ビンゴー・キッドの洋書日記

英米を中心に現代から古典まで、海外の作品を英語で読み、論評をくわえるブログです

David Mitchell の “Number9Dream”(2)

 これはほんとうに面白かった! 読んでいる最中はいつまでも物語がつづいてほしいと思い、読後数日たったいまでもまだ心のなかに余韻がのこっている。まるで麻薬でも盛られたような気分だ。こんな経験は最近ちょっと記憶にない。
 とはいえ、落ち着いて振り返ってみよう。まずタイトルだが、べつに調べたわけではないけれど、ジョン・レノンの名曲 '#9 Dream'「夢の夢」に由来していることはまず間違いあるまい。"Which is your favorite song by John, Eiji-kun?" と訊かれた主人公 Eiji Miyake が、 "Simple. '#9 Dream' … It should be considered a masterpiece." と答えている(p.379)。
 '#9 Dream' はジョンのソロ4作目のアルバム 'Walls and Bridges'「心の壁、愛の橋」に収録されているが、ぼくは The Very Best of John Lennon と銘打たれた 'Lennon Legend' のほうに手を伸ばすことが多い。'Imagine' や 'Woman' など、ほかの名曲も聴けるからだ。 

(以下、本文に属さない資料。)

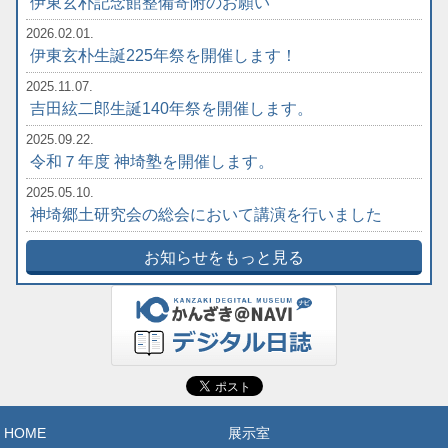
伊東玄朴記念館整備寄附のお願い
2026.02.01.
伊東玄朴生誕225年祭を開催します！
2025.11.07.
吉田絃二郎生誕140年祭を開催します。
2025.09.22.
令和７年度 神埼塾を開催します。
2025.05.10.
神埼郷土研究会の総会において講演を行いました
お知らせをもっと見る
HOME
展示室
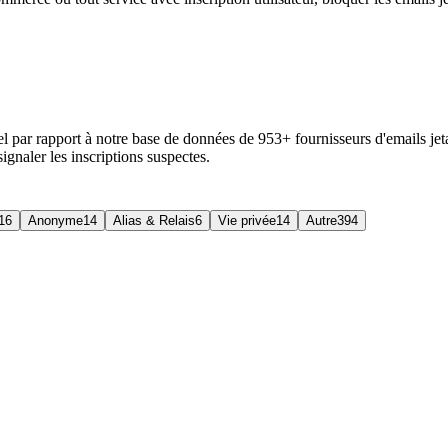
éel par rapport à notre base de données de 953+ fournisseurs d'emails je
gnaler les inscriptions suspectes.
16
Anonyme
14
Alias & Relais
6
Vie privée
14
Autre
394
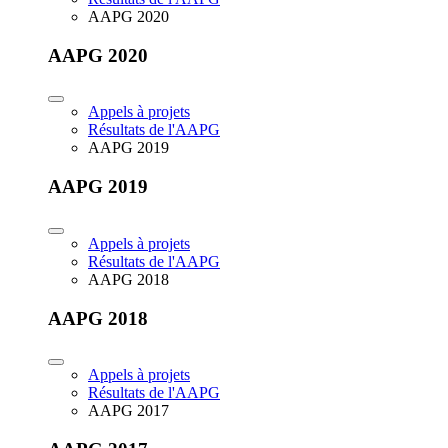
AAPG 2020
AAPG 2020
Appels à projets
Résultats de l'AAPG
AAPG 2019
AAPG 2019
Appels à projets
Résultats de l'AAPG
AAPG 2018
AAPG 2018
Appels à projets
Résultats de l'AAPG
AAPG 2017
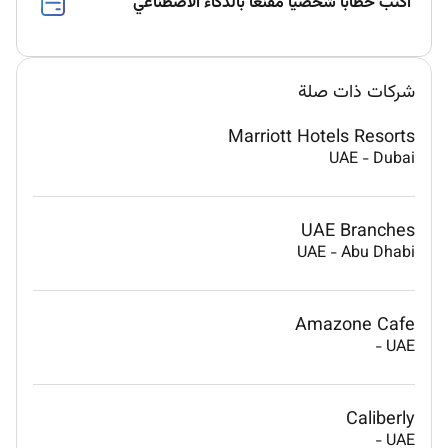
اكتب خطابًا شخصيًا مقنعًا بالذكاء الاصطناعي
شركات ذات صلة
Marriott Hotels Resorts
UAE
-
Dubai
UAE Branches
UAE
-
Abu Dhabi
Amazone Cafe
-
UAE
Caliberly
-
UAE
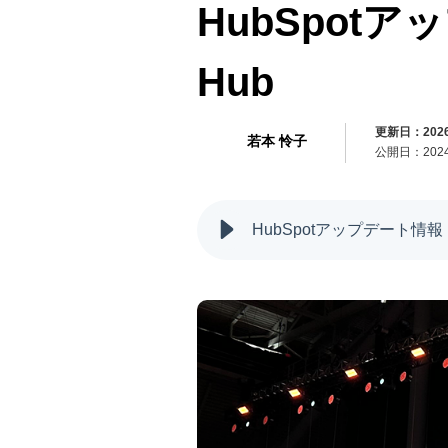
HubSpotアッ
Hub
更新日：2026/
若本 怜子
公開日：2024/
HubSpotアップデート情報！Con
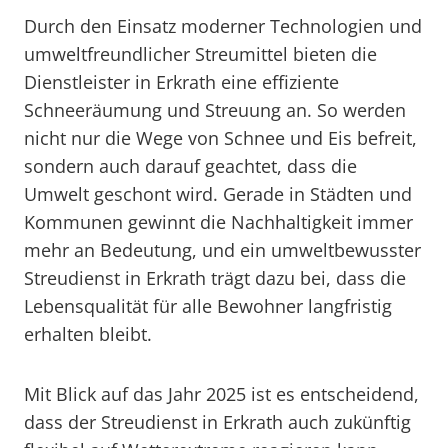
Durch den Einsatz moderner Technologien und
umweltfreundlicher Streumittel bieten die
Dienstleister in Erkrath eine effiziente
Schneeräumung und Streuung an. So werden
nicht nur die Wege von Schnee und Eis befreit,
sondern auch darauf geachtet, dass die
Umwelt geschont wird. Gerade in Städten und
Kommunen gewinnt die Nachhaltigkeit immer
mehr an Bedeutung, und ein umweltbewusster
Streudienst in Erkrath trägt dazu bei, dass die
Lebensqualität für alle Bewohner langfristig
erhalten bleibt.
Mit Blick auf das Jahr 2025 ist es entscheidend,
dass der Streudienst in Erkrath auch zukünftig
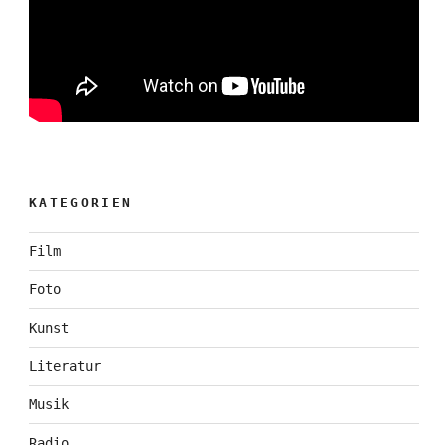
KATEGORIEN
Film
Foto
Kunst
Literatur
Musik
Radio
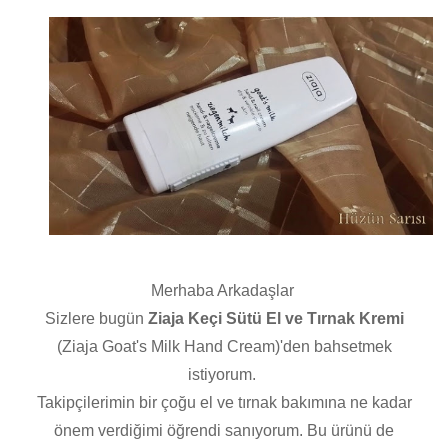
Merhaba Arkadaşlar
Sizlere bugün
Ziaja Keçi Sütü El ve Tırnak Kremi
(Ziaja Goat's Milk Hand Cream)'den bahsetmek
istiyorum.
Takipçilerimin bir çoğu el ve tırnak bakımına ne kadar
önem verdiğimi öğrendi sanıyorum. Bu ürünü de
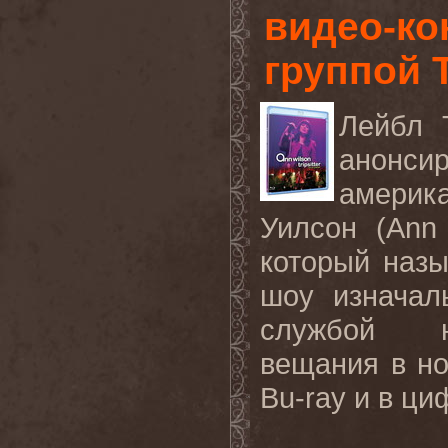
видео-ко
группой 
Лейбл
анонсир
америк
Уилсон (
Ann
который назы
шоу изначал
службой не
вещания в но
Bu
-
ray
и в ци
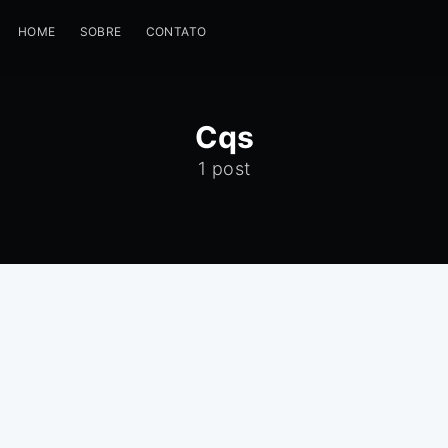
HOME
SOBRE
CONTATO
Cqs
1 post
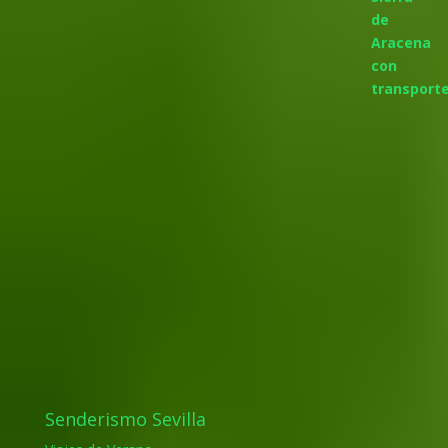
Senderismo Sevilla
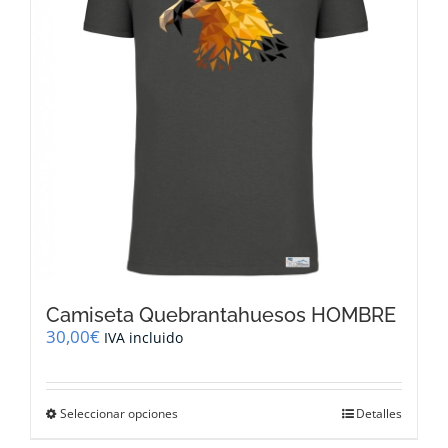
pueden
elegir
en
la
página
de
producto
Camiseta Quebrantahuesos HOMBRE
30,00
€
IVA incluido
Este
Seleccionar opciones
Detalles
producto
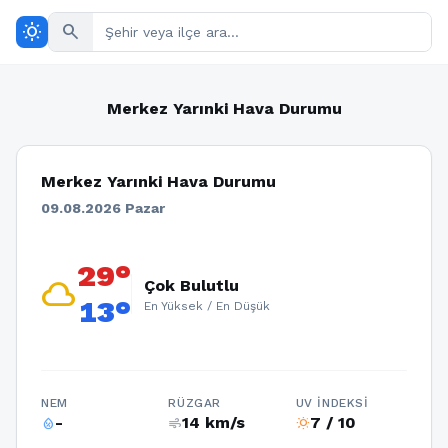
wb_sunny
search
Merkez Yarınki Hava Durumu
Merkez Yarınki Hava Durumu
09.08.2026 Pazar
29°
cloud
Çok Bulutlu
13°
En Yüksek / En Düşük
NEM
RÜZGAR
UV İNDEKSI
-
14 km/s
7 / 10
humidity_percentage
air
wb_sunny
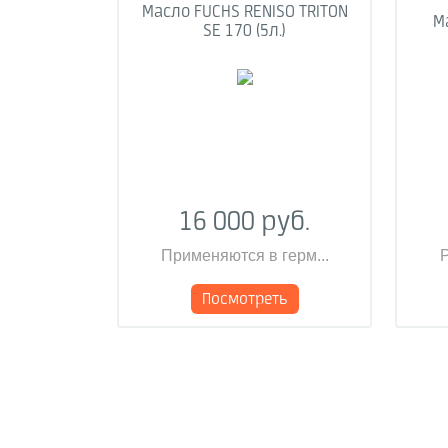
Масло FUCHS RENISO TRITON
Ма
SE 170 (5л.)
16 000 руб.
Применяются в герм...
Р
Посмотреть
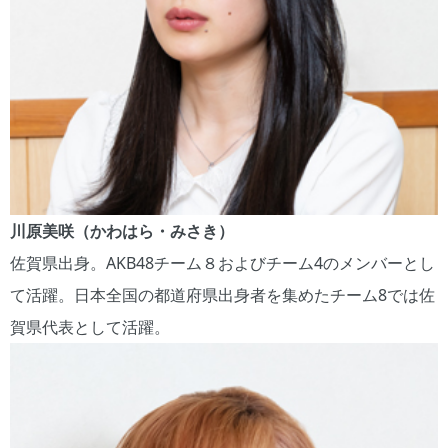
川原美咲（かわはら・みさき）
佐賀県出身。AKB48チーム８およびチーム4のメンバーとし
て活躍。日本全国の都道府県出身者を集めたチーム8では佐
賀県代表として活躍。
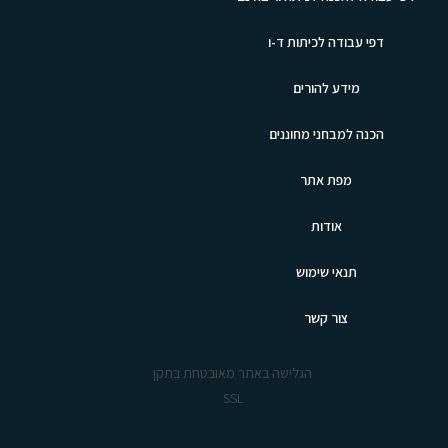
דפי עבודה לכיתות ד-ו
מידע להורים
הכנה למבחני מחוננים
מפת אתר
אודות
תנאי שימוש
צור קשר
הגלישה באתר מאובטחת בתקן
SSL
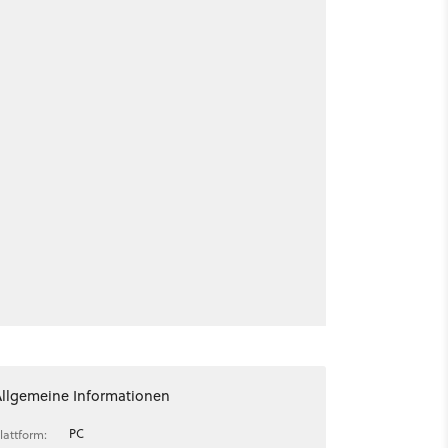
Allgemeine Informationen
PC
lattform:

  上の引用箇所のあとで、本書に顔を出したジョン・レノン自身が(むろん創作だろうが)こう語っている。'#9 Dream' is a son of 'Norwegian Wood.' Both are ghost stories. 'She' in 'Norwegian Wood' curses the listener with loneliness. The 'Two spirits dancing so strange' in '# 9 Dream' bless the listener with harmony.
 このくだりを読んで、ぼくはとっさに村上春樹の『ノルウェイの森』を連想した。実際、アルバイトで上野駅の遺失物係員だった Eiji は、忘れ物の Haruki Murakami の小説を半分まで読み、what happened to the man stuck down his dry well with no rope? と述べている(p.186)。たぶん『ねじまき鳥クロニクル』第2部のことだと思うけど、『ノルウェイの森』にも井戸の話が出てくる(文庫版 (上) pp.12-13)。こっちのことかな?
 いずれにしろ、ぼくは '#9 Dream' をめぐる話題から、David Mitchell が Haruki Murakami にこう話しかけている場面を思いついた。「Haruki-kun、きみはビートルズの名曲をうまく使って恋愛小説を書いたけど、ぼくはジョンの曲から、こんな『波瀾万丈で、かつ複雑極まりない物語を仕立て上げ』たよ」。どこかの大学の先生が2人の関係について調べているかもしれませんな。
 一方、これは Mitchell 版 "Nine Stories" とも言える。本書は9章に分かれているからだ。ただし、目次に第9章は記載されておらず、また第9章にはタイトルがない。あるのは空白の見開き1ページだけ。
 これについて作者はインタビューなりなんなりで説明しているのかもしれないが、面倒くさいので未調査。もし質問があったとして、おおかた、好きなように解釈してくれ、とでも答えているのではないか。
 そこでぼくも好きなように想像をめぐらすと、Ai Imajo よ、生きていてくれ、と Eiji になったつもりで祈るばかり。ヤクザ抗争劇のあと、さすがに息切れしたような印象も受けたが、この幕切れはみごとでしたね。ちなみに東日本大震災のとき、ぼくは職場で宿泊する破目になったのだが、当初、家人はぼくに連絡が取れず、かなり焦ったそうだ。
 それにしても、そんなに面白かったのなら、なぜ☆☆☆☆なんだ? ううむ、じつは★をひとつ追加しようか大いに迷ったのだけど、「そして何より、信念を貫き、他人のために尽くす人間の姿に感動する」"The Thousand Autumns of Jacob de Zoet" や、「人類に果たして進歩は、未来はあるのか」と問う "Cloud Atlas" のほうが、微妙にぼく好みかも。ま、いい加減な採点ですな。